### About this task
After locating the line with "Required after each", set down that line and all the lines that follow it, unchanged, to the end of the records; omit the pictures.

Photographed scenes with lens parameters:
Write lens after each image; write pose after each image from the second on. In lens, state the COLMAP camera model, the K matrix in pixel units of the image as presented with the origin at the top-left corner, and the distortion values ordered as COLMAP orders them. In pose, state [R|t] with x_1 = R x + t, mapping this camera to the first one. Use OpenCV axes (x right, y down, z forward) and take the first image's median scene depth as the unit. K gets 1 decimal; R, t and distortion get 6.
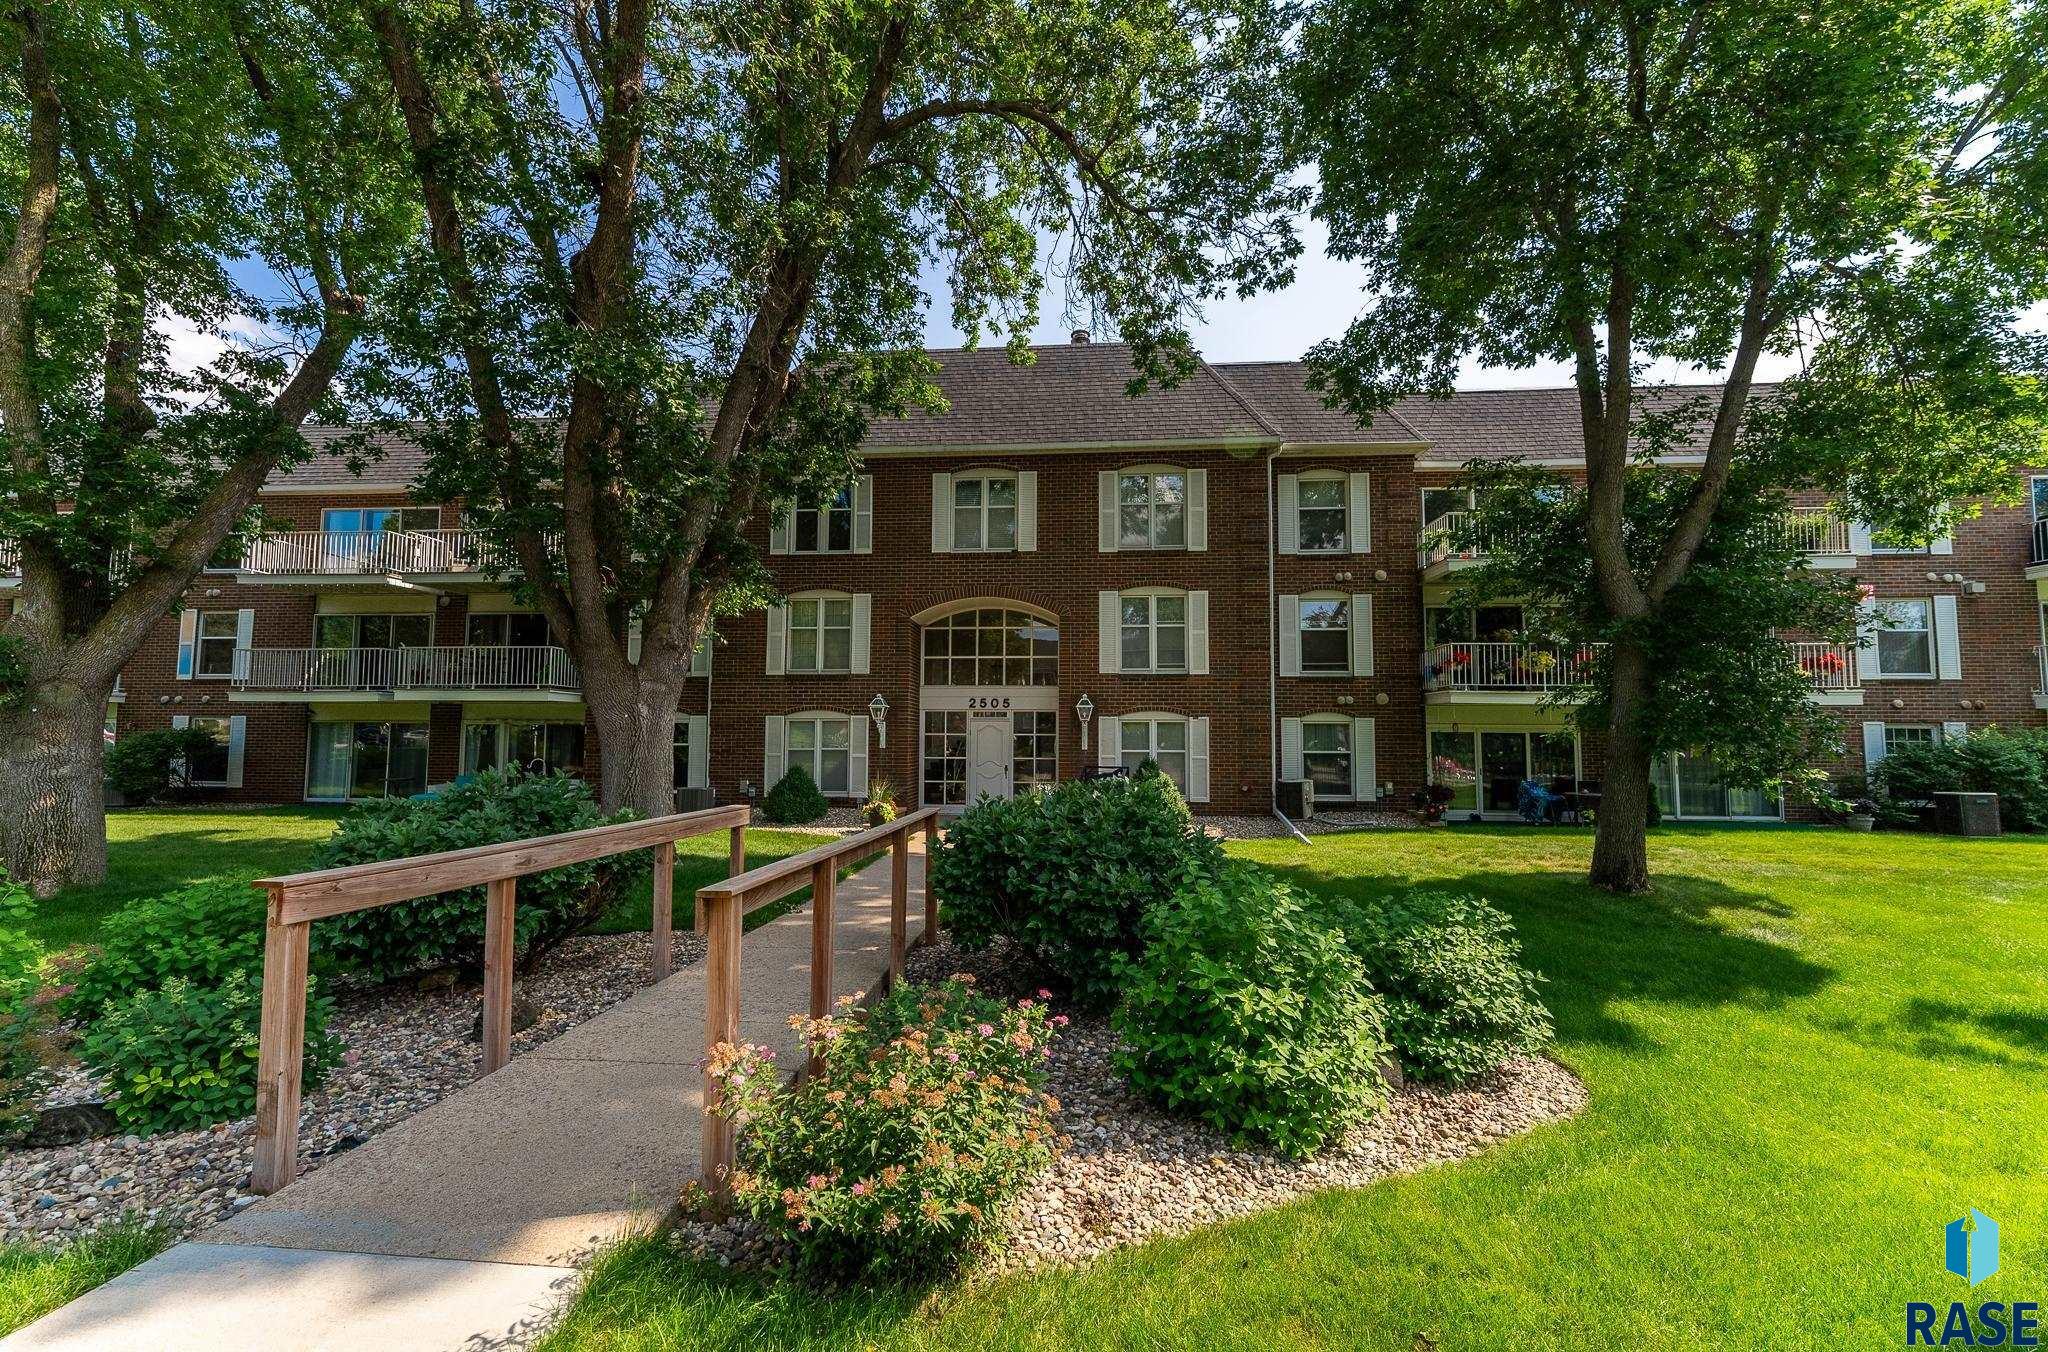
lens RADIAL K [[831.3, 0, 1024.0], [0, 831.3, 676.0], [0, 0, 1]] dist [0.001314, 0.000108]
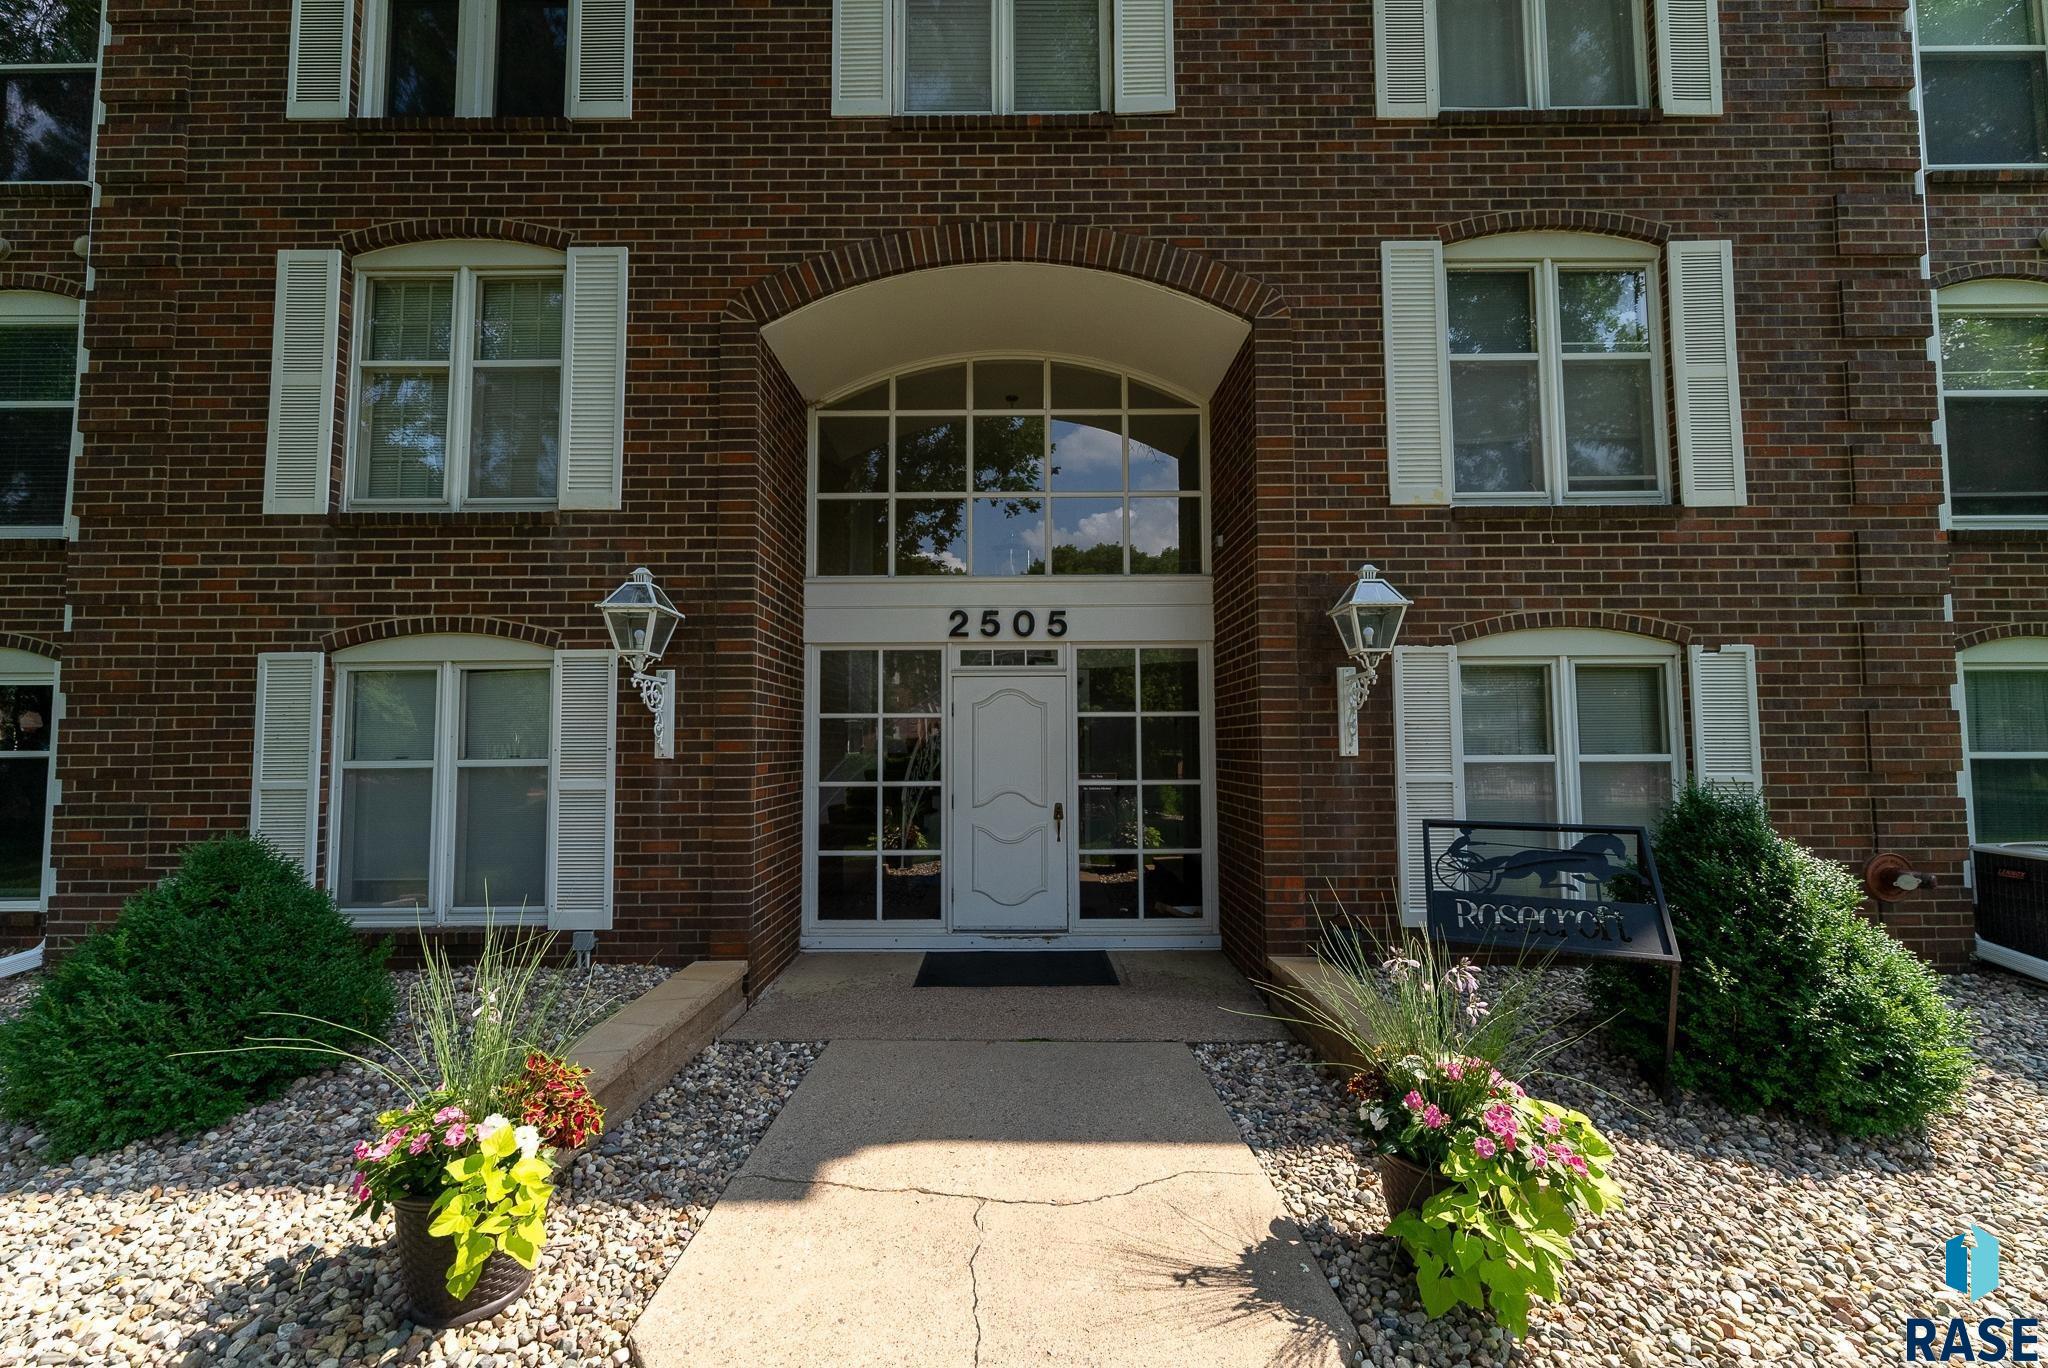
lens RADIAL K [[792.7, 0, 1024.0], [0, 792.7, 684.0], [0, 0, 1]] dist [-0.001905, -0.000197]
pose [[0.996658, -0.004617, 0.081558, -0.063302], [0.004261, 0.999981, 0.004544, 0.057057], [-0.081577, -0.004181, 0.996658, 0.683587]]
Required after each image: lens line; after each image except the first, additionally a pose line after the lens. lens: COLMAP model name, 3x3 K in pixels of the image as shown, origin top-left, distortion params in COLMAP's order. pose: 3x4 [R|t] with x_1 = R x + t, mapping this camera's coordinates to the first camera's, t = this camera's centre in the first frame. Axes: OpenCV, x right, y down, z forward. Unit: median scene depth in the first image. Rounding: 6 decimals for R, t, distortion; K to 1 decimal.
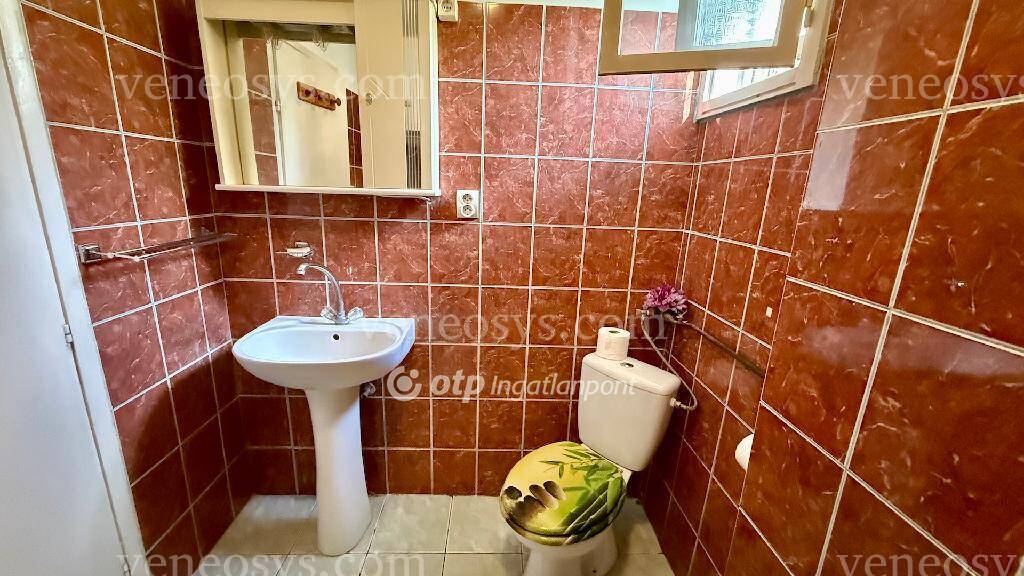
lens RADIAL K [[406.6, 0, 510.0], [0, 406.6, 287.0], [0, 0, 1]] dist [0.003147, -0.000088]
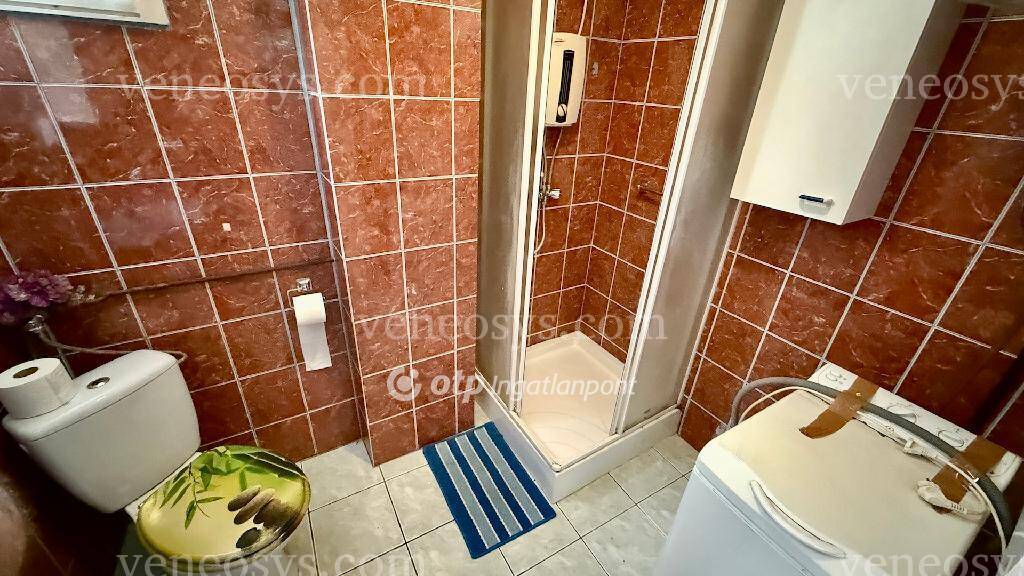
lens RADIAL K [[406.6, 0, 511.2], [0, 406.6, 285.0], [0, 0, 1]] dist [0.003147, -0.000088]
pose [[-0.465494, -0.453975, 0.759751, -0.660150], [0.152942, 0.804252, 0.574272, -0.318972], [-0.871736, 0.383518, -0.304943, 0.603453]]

### Solution
Required after each image: lens line; after each image except the first, additionally a pose line after the lens. lens: COLMAP model name, 3x3 K in pixels of the image as shown, origin top-left, distortion params in COLMAP's order. pose: 3x4 [R|t] with x_1 = R x + t, mapping this camera's coordinates to the first camera's, t = this camera's centre in the first frame. Axes: OpenCV, x right, y down, z forward. Unit: median scene depth in the first image. Rounding: 6 decimals for R, t, distortion; K to 1 decimal.
lens RADIAL K [[406.6, 0, 510.0], [0, 406.6, 287.0], [0, 0, 1]] dist [0.003147, -0.000088]
lens RADIAL K [[406.6, 0, 511.2], [0, 406.6, 285.0], [0, 0, 1]] dist [0.003147, -0.000088]
pose [[-0.465494, -0.453975, 0.759751, -0.660150], [0.152942, 0.804252, 0.574272, -0.318972], [-0.871736, 0.383518, -0.304943, 0.603453]]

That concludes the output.